### Provided records
......

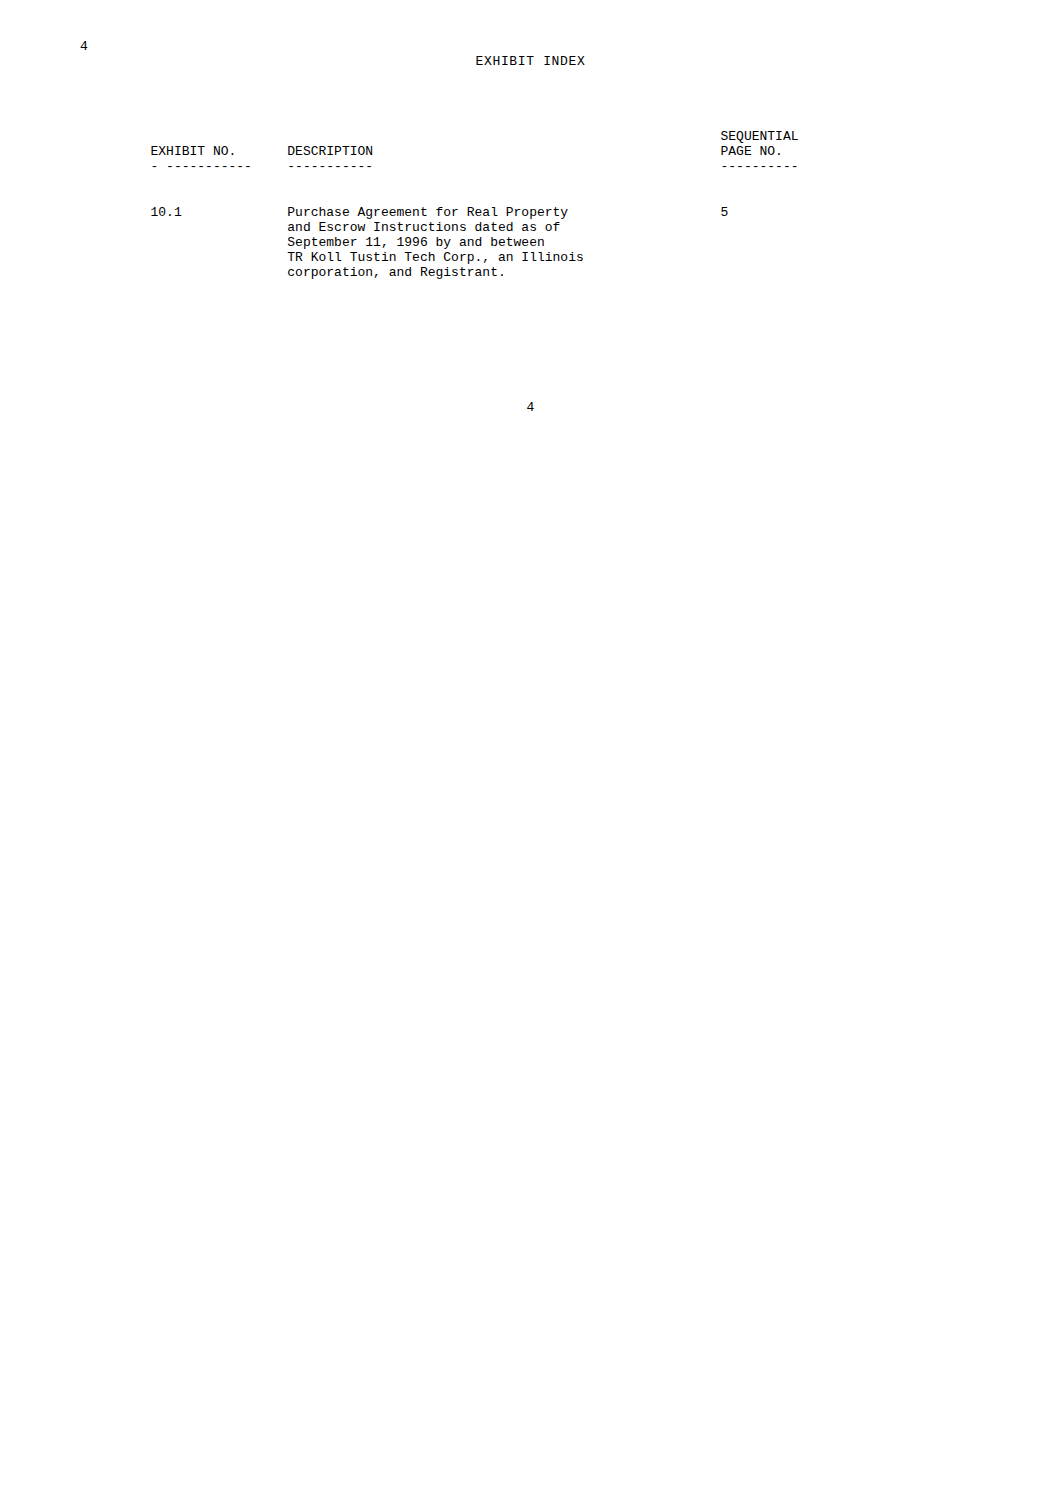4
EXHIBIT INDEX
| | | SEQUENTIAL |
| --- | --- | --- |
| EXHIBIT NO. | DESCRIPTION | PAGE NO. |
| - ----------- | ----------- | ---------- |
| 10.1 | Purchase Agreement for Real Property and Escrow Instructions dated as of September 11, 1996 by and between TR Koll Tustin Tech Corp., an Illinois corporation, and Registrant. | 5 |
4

......

### Task requirements
Write out each record exactly as shown, but not its pictures.

### Written reply
4
EXHIBIT INDEX
| | | SEQUENTIAL |
| --- | --- | --- |
| EXHIBIT NO. | DESCRIPTION | PAGE NO. |
| - ----------- | ----------- | ---------- |
| 10.1 | Purchase Agreement for Real Property and Escrow Instructions dated as of September 11, 1996 by and between TR Koll Tustin Tech Corp., an Illinois corporation, and Registrant. | 5 |
4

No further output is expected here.